By Tito Genova Valiente
THE transnational is alive today. Those elements that defy the colors of national boundaries, those transient events that escape cultural categorizations are well around us. Ideologies about merchandising try to smother any signs about countries whose workers produce affluent products, the shelf life of which has to do more with the brand than with the source.
Imagine getting a nice, soft fleece sweater from the heartland of America. You run your fingers on the beige and comfy surface of the textile and dream of a territory that is free from survival problems. But your exercise does not end there: you pull the sweater from inside out and investigate its origin. That act is never part of receiving a gift that is cushiony and, well, imported. But there is that other world in us that has got to know.
So there we are, examining the thing when we should be trying it on first. Our wishes granted, our fears answered, for from the layers of markings we soon discover the secret of this fashion artifact—this clothing that smells of surplus and warm kitchen in soft grays, where dairies and fruits are plentiful—rise hidden the label: Made in the Philippines.
We are amazed, of course; we should be, naturally. We have heard stories like this. They are no urban legends; they are folk tales that are true.

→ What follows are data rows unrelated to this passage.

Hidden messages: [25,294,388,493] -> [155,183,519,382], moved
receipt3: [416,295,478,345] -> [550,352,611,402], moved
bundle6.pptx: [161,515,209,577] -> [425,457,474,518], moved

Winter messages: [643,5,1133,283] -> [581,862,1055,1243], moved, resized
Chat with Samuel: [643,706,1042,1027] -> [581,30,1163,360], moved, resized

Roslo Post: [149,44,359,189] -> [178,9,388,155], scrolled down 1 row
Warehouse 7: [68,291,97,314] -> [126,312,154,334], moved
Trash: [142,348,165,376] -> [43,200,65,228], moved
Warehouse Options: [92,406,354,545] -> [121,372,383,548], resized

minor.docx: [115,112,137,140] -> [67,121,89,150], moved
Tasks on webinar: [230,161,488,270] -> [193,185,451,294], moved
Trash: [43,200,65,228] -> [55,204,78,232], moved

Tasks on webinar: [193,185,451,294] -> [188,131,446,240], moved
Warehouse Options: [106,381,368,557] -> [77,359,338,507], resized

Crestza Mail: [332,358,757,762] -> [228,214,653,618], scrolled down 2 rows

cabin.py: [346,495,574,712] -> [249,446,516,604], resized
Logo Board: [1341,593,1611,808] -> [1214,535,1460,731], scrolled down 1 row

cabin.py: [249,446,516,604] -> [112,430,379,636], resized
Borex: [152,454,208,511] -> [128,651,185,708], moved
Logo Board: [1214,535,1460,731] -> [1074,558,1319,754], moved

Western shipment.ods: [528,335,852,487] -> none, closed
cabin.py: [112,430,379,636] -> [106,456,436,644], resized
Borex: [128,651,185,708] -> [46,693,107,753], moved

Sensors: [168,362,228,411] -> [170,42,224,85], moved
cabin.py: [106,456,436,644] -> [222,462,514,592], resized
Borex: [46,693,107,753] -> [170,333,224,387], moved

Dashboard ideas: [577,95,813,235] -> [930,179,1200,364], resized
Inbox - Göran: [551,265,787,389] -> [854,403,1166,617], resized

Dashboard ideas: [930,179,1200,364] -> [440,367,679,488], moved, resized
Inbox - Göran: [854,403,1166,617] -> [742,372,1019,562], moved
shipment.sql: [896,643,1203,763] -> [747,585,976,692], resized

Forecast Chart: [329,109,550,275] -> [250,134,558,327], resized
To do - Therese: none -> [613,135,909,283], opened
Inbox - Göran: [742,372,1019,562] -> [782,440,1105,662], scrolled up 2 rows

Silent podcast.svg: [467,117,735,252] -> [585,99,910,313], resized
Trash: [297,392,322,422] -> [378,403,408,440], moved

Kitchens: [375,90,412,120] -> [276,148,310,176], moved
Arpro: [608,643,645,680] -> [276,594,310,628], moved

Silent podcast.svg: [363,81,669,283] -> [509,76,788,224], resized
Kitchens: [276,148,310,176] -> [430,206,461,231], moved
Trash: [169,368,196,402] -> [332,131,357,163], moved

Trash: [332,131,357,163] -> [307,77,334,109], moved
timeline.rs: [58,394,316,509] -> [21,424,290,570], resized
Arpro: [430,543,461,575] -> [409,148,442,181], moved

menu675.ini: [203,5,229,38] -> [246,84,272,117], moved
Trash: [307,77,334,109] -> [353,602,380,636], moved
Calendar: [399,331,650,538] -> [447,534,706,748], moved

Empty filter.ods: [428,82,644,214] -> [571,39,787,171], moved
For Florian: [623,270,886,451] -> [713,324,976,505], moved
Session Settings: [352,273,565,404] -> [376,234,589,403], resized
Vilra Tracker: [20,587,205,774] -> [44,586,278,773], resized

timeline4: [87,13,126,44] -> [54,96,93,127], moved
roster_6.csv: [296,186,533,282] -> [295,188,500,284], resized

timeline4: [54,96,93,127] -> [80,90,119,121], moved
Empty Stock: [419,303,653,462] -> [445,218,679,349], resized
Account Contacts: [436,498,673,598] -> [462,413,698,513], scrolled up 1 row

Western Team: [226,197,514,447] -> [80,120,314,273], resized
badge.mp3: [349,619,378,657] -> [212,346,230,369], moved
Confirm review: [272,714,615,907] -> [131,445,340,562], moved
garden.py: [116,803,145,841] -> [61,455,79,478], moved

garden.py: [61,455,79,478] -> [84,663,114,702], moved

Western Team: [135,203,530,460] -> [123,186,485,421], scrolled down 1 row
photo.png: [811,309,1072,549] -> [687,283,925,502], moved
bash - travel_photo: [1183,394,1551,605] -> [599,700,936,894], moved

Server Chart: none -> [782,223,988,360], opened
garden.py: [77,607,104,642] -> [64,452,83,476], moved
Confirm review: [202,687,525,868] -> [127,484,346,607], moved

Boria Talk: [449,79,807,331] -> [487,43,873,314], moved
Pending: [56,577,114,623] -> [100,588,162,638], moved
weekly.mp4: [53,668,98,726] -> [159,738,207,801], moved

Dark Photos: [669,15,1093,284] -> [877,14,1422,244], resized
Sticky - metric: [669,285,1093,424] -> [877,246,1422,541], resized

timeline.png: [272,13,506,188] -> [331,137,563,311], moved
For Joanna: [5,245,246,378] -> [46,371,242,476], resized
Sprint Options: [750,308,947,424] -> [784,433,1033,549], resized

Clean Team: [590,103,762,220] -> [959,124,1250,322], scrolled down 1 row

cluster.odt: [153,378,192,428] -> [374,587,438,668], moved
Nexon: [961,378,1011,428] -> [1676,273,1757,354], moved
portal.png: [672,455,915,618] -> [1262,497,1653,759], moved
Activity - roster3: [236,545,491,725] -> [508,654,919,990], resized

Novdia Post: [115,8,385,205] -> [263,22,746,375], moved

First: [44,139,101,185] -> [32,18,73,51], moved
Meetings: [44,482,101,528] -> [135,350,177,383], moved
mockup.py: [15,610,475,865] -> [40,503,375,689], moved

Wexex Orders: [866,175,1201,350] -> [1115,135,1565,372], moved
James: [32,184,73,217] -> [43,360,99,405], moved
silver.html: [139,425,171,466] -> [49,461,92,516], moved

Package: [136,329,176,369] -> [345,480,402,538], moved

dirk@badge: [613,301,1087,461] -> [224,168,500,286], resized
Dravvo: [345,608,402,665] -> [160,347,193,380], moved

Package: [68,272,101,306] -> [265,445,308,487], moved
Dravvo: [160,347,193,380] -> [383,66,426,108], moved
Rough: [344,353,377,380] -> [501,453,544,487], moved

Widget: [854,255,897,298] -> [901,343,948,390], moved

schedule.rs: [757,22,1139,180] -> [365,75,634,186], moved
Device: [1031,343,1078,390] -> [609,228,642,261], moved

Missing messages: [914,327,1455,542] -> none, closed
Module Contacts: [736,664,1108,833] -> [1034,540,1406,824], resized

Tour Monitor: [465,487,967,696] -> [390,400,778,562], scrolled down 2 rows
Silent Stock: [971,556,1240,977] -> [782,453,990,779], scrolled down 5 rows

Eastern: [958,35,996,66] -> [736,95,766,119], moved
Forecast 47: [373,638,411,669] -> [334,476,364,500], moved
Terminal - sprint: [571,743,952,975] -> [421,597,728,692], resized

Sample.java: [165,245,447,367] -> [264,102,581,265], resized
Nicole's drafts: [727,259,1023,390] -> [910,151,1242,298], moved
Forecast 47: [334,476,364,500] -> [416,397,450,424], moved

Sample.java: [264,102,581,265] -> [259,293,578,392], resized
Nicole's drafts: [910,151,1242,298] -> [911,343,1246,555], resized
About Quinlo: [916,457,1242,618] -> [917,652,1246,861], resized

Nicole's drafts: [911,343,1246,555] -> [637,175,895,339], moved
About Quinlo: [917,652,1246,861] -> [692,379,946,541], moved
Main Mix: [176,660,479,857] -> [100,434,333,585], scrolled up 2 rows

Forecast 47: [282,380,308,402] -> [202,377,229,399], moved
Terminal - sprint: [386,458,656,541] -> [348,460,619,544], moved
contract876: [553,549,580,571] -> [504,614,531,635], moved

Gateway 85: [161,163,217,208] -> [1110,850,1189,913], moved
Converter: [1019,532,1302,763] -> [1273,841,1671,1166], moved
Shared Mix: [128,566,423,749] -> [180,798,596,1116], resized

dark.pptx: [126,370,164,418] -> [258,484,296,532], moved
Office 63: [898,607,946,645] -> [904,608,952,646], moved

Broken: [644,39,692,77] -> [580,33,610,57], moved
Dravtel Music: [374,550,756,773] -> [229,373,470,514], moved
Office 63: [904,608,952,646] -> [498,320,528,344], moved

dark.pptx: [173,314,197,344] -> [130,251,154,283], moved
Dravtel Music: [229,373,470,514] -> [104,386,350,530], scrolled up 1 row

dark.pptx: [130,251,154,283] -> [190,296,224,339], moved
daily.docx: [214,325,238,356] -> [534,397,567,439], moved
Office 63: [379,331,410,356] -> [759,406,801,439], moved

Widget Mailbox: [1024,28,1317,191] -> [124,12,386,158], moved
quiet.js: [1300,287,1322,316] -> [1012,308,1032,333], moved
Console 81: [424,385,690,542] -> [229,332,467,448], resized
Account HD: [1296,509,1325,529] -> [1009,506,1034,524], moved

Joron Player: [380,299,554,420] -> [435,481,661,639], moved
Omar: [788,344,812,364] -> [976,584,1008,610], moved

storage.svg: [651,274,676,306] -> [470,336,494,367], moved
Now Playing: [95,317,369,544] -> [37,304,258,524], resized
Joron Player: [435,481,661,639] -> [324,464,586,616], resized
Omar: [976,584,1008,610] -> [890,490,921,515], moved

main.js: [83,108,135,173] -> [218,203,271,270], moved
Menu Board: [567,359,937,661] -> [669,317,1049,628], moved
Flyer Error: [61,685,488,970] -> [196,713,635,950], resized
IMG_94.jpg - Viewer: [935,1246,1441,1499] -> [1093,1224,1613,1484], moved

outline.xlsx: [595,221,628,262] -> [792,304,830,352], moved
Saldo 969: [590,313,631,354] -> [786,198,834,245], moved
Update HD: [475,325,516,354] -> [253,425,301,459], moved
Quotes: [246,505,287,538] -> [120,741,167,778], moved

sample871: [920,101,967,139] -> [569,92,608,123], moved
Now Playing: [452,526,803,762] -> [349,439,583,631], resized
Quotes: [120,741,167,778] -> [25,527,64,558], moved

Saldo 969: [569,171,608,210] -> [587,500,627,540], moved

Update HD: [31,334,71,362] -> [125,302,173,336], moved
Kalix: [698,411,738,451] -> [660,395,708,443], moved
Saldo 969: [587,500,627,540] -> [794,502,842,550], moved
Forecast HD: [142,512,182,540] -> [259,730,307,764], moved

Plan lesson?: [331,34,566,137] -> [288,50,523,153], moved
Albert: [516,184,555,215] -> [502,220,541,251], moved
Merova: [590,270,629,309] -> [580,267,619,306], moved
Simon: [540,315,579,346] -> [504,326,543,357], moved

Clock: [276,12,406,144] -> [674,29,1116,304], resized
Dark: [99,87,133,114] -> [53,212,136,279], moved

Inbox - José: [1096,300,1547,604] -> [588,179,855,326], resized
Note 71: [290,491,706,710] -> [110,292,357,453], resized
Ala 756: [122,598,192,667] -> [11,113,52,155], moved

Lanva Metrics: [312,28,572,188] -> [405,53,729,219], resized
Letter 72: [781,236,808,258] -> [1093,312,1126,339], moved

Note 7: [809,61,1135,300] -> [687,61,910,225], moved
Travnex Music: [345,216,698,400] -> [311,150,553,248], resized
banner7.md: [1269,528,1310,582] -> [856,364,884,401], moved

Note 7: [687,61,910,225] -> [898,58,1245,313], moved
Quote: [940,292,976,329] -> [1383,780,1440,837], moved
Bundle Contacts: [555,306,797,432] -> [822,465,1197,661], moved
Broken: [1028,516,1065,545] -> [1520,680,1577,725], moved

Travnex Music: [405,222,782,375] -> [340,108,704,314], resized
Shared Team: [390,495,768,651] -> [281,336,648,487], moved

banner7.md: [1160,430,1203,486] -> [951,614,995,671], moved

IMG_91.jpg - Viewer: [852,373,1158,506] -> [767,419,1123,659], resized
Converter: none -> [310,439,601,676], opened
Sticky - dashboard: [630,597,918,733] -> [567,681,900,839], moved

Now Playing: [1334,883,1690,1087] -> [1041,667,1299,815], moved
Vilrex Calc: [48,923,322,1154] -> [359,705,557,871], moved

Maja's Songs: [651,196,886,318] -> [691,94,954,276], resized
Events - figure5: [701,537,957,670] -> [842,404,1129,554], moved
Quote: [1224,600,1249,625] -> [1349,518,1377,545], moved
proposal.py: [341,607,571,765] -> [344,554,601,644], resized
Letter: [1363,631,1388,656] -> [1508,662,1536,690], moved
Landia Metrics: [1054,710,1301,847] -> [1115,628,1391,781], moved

We have again proved one fact—that we are, indeed, good manufacturers. World-class, to be sure. It is soon forgotten, however, that the product, while made in our country, indeed, is not really of our country. Our poor workers happen to be just that, workers satisfying the desires and designs of those who sell fashion as if they were selling fate. We are the factory but we are not the world.
This is the tale of globalization.
A world is made smaller or bigger, depending on the lens you use to view developments like globalization. The down blanket that looks like it has been produced in some medieval knitting corners of Eastern Europe turns out to be Made in China. The lamps that grace our streets with their candies-and-crowns designs, inversely, are not inspired from discarded sets of Walt Disney but from, perhaps, Taiwan. Why they look like that is another cautionary tale to be examined.
What is being laid out by this turn of events in design and production is that aesthetics are no more tied to geography than to state that, say, the Mona Lisa is Italian.
The world has grown bigger, indeed, and it is time to claim uniqueness, exotica, or even oddity as the mark of a country that can be best remembered.
How do we sell the Philippines? What trigger in recognition can we tap so that the world can imagine us quickly among the many other countries that have the same wellspring of natural beauties to tap?
We cannot even sit on titles that we used to claim as ours. I have come across brochures of countries declaring that their islands are the pearl of this and that sea. There are nations that are claiming rice terraces and mountains and their perfect cones, the last understandable because certain volcanoes do form lovely, near-perfect cones.
Is it true that there are also countries that have patented flowers like sampaguita and ylang-ylang? I am not surprised at all. A few years back, a t-shirt manufacturer tried to claim patent over the Philippines’s map as design. I have not followed it up but it makes sense: the map that we know to be the composite of our 7,000 islands, give and take the onset and retreat of the tides, does make a good design. True, we live on these islands but the design is something else: it is not God-given and God knows if, indeed, our country looks like that from above.
In transit and in-between two countries and two cultures, the Filipinos from the Philippines (yes, we need this qualification) have to work real hard so they could claim that their act, their end-products, their byproducts are of the Philippines, and uniquely Wow Philippines.
Which brings us back to tourism and slogans. The new tourism campaign and the brickbats and viral responses it gets are coming from the same problem or question, the problem of uniqueness. In a discussion I had with colleagues over late lunch of a late New Year’s party, two of them raised the issue of grammar with regard to the slogans. The claim that “it is more fun in the Philippines” begs a qualifier, a comparison. More fun in the Philippines than in where? If we so claim, we need to present proofs and to do so would incur the ire of other nations who, in the name of tourism, always believe that their country offers more fun than other countries.
We are in a difficult situation now. In the last bastion of our lovely patrimony, we rush to our beaches to claim that they are, indeed, beautiful, and more beautiful than those of our neighboring countries. The cable TV disproves that as we are given images of breathtaking lagoons and coves in Malaysia, Indonesia and Thailand.
There is one element left that we are still in control of: the people, the Filipinos. Sadly, they, too, are moving out in droves and proving to be lovelier creatures when displaced as gentle workers and helpers in foreign land.